Makineyi tamamen doldurunca veya tek parça kıyafeti makineye attığınızda ne kadar deterjan koyacağınızı bilemiyor olabilirsiniz. İşte tam bu noktada i-Dos Deterjan Tarama teknolojisi devreye giriyor. Siemens Home Connect üzerinden şişelerin barkodunu okutup su sertliği ve deterjan yoğunluğunu makineye iletiyor, i-Dos ise her yıkamada doğru miktarı otomatik olarak ayarlıyor. Üstelik Siemens Home Connect uygulaması, deterjan seviyesini takip ederek deterjanınız tükenmeden önce size haber veriyor. Tek yapmanız gereken uygulamayı telefonunuza yüklemek ve çamaşır makinenizi uygulamaya bağlamak. 

stainRemoval teknolojisi: Zorlu lekelerle inatlaşmayı unutun 

Çay, yağ, makyaj, çikolata lekeleri… Gün içinde fark etmeden üzerinize bulaşan lekeler artık kâbus olmaktan çıkıyor. Siemens iQ500 çamaşır makinesi ile stainRemoval teknolojisi devreye giriyor. Tek bir dokunuşla çay, yağ, kozmetik veya günlük hayatta karşılaştığınız diğer zor lekeler için özel programları aktif edebilirsiniz. 

Siemens Home Connect uygulaması sayesinde daha fazla leke türünü ve bunlar için geliştirilmiş özel programları keşfetmek de mümkün. Yani sadece “lekeyi çıkar” demekle kalmıyor, sizin için en doğru yıkama programını da otomatik olarak öneriyor. Böylece hem lekelerle uğraşmak zorunda kalmıyor hem de giysilerinizin ömrünü koruyorsunuz. 

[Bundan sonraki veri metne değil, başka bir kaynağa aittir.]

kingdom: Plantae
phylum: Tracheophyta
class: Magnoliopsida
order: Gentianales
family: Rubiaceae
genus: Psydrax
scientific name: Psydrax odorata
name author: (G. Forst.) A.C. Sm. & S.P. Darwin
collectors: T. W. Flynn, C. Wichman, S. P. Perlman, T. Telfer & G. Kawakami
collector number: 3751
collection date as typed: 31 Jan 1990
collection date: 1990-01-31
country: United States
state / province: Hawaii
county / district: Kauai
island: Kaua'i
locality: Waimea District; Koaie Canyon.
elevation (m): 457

Artık çocuğunuza yemek yedirirken dökülen yemek lekeleri, kahve kazaları ya da mutfakta sıçrayan yağ lekeleri sizi endişelendirmiyor. stainRemoval, günlük hayatın getirdiği küçük sürprizlere karşı en güvenilir yardımcınız oluyor. 

Siemens iQ500 çamaşır ve kurutma makineleri, artık sadece kıyafetlerinizi temizleyen makineler değil; size zaman, konfor ve güven veren akıllı iş ortaklarınızdır. Ütüye harcadığınız vakti kendinize ayırın, lekelerle uğraşmayı unutun ve teknolojinin yaşam alanınıza uyumunun keyfini yaşayın.

*Bu yazı Siemens’in katkılarıyla hazırlanmıştır.